» Data records
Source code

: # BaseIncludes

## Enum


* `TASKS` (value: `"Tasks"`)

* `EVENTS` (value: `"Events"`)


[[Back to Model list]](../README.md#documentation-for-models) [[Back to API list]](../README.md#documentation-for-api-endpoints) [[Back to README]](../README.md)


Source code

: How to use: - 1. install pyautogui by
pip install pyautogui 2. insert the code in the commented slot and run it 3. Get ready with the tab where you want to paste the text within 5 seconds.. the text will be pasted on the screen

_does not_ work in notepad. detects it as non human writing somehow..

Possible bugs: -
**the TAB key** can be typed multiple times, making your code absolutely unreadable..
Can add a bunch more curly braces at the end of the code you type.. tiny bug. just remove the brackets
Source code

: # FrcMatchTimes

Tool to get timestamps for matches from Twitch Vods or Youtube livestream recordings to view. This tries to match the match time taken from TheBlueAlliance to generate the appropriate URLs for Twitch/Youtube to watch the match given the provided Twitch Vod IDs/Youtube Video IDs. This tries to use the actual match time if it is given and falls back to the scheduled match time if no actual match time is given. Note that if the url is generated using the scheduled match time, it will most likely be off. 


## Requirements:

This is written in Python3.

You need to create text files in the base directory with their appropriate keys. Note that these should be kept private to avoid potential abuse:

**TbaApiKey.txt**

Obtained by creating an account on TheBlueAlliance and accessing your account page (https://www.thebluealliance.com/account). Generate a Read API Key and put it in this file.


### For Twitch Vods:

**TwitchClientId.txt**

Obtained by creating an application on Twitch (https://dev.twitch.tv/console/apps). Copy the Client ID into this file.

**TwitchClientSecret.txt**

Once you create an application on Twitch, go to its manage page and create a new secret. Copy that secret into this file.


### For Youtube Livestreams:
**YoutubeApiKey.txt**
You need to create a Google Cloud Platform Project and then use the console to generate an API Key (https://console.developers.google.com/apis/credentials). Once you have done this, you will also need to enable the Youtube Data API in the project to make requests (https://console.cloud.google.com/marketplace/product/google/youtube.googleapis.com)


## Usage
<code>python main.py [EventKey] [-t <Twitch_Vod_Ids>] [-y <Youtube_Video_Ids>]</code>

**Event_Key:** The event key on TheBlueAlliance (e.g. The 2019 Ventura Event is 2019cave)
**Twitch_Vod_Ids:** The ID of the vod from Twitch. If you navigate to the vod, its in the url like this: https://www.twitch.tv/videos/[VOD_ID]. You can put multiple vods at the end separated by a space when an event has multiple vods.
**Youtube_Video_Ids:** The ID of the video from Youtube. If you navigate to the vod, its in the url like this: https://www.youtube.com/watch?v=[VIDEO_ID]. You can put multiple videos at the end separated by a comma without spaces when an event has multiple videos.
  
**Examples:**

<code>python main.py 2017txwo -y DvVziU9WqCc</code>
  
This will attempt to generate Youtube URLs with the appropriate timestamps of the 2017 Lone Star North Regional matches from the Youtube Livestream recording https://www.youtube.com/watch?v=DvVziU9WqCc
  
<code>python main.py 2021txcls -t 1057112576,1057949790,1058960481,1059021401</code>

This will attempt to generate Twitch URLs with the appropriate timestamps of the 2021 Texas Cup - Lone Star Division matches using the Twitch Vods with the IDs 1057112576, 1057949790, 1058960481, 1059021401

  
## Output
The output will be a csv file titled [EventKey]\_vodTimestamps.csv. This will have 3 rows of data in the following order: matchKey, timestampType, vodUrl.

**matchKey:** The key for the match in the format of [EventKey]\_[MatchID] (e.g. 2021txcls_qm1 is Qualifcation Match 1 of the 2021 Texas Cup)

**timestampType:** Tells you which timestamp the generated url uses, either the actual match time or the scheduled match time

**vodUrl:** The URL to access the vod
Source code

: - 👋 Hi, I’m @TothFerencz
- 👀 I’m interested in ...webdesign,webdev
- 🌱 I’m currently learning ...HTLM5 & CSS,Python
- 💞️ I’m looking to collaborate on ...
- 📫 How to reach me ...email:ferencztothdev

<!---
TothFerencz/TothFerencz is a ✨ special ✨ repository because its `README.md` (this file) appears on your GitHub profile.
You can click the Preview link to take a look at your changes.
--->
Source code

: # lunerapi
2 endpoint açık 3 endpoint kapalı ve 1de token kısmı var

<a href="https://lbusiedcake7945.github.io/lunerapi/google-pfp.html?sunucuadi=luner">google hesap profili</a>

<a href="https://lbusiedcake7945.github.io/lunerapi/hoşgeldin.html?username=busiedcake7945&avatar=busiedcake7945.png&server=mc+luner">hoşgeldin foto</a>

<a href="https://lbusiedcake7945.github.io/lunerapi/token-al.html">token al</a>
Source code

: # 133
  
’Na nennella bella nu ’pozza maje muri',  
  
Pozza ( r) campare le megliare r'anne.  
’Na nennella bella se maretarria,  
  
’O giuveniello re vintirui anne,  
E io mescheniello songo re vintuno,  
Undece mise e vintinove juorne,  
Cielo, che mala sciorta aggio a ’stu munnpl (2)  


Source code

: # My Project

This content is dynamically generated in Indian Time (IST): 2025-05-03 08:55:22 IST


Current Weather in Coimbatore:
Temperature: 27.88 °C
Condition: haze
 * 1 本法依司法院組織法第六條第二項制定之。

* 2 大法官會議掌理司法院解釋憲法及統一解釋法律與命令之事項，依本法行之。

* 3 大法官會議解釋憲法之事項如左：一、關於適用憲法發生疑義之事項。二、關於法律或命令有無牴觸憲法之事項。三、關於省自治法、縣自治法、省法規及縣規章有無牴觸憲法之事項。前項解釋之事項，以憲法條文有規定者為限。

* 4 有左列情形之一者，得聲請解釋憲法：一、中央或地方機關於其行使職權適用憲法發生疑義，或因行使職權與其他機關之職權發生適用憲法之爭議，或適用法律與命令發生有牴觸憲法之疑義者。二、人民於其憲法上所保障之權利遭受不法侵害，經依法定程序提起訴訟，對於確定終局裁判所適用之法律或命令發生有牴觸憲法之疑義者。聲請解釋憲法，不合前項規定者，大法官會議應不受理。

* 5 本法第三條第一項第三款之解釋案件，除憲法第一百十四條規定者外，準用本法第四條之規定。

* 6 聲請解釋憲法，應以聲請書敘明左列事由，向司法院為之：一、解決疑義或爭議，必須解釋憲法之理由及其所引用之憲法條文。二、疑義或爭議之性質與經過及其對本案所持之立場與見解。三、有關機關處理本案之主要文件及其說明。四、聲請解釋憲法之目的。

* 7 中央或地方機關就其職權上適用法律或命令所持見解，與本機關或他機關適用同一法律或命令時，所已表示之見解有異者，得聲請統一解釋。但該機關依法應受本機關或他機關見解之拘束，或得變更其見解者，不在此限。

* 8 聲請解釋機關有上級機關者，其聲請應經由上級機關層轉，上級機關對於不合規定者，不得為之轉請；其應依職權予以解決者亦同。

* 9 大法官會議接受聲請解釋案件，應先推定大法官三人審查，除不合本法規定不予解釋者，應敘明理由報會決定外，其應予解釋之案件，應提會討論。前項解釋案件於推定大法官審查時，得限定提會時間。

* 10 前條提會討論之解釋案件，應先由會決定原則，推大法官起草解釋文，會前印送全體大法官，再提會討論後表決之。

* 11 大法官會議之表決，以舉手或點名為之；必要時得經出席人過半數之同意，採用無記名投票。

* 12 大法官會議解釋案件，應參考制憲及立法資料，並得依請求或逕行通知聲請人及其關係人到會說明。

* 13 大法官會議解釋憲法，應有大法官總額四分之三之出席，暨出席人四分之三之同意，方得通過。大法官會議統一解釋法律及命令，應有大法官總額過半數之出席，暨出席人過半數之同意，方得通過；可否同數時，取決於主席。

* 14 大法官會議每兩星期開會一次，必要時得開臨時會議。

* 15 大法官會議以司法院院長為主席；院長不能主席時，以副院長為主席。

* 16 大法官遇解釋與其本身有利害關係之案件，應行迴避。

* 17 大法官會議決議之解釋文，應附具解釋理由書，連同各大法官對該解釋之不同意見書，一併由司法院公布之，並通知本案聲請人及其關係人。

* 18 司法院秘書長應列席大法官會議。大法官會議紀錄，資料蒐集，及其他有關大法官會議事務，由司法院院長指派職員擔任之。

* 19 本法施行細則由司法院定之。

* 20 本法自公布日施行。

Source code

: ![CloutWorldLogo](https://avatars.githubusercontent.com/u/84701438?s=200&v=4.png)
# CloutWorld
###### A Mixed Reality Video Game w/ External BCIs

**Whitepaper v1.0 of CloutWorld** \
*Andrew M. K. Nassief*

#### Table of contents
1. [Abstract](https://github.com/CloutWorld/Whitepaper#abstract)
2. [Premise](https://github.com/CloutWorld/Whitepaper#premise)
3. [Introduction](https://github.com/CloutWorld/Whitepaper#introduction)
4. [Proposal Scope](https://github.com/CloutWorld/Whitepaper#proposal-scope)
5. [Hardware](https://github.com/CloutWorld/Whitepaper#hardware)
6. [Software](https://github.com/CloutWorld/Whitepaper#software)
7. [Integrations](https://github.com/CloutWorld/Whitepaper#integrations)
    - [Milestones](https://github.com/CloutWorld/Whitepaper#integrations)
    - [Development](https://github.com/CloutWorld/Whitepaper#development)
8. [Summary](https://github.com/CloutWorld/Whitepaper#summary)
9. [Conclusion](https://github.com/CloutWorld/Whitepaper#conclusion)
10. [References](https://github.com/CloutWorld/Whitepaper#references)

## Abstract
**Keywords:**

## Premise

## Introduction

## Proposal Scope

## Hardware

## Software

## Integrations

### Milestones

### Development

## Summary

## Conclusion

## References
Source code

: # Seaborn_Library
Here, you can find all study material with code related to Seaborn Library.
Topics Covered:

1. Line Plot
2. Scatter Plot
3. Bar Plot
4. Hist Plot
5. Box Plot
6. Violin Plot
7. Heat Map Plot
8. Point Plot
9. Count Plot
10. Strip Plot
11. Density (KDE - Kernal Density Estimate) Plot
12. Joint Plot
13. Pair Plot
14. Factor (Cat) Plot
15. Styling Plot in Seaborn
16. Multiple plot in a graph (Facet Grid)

» Work instruction
Can you copy the data word for word, from its very beginning through the line containing "Once you create", including that line?

» Task result
Source code

: # BaseIncludes

## Enum


* `TASKS` (value: `"Tasks"`)

* `EVENTS` (value: `"Events"`)


[[Back to Model list]](../README.md#documentation-for-models) [[Back to API list]](../README.md#documentation-for-api-endpoints) [[Back to README]](../README.md)


Source code

: How to use: - 1. install pyautogui by
pip install pyautogui 2. insert the code in the commented slot and run it 3. Get ready with the tab where you want to paste the text within 5 seconds.. the text will be pasted on the screen

_does not_ work in notepad. detects it as non human writing somehow..

Possible bugs: -
**the TAB key** can be typed multiple times, making your code absolutely unreadable..
Can add a bunch more curly braces at the end of the code you type.. tiny bug. just remove the brackets
Source code

: # FrcMatchTimes

Tool to get timestamps for matches from Twitch Vods or Youtube livestream recordings to view. This tries to match the match time taken from TheBlueAlliance to generate the appropriate URLs for Twitch/Youtube to watch the match given the provided Twitch Vod IDs/Youtube Video IDs. This tries to use the actual match time if it is given and falls back to the scheduled match time if no actual match time is given. Note that if the url is generated using the scheduled match time, it will most likely be off. 


## Requirements:

This is written in Python3.

You need to create text files in the base directory with their appropriate keys. Note that these should be kept private to avoid potential abuse:

**TbaApiKey.txt**

Obtained by creating an account on TheBlueAlliance and accessing your account page (https://www.thebluealliance.com/account). Generate a Read API Key and put it in this file.


### For Twitch Vods:

**TwitchClientId.txt**

Obtained by creating an application on Twitch (https://dev.twitch.tv/console/apps). Copy the Client ID into this file.

**TwitchClientSecret.txt**

Once you create an application on Twitch, go to its manage page and create a new secret. Copy that secret into this file.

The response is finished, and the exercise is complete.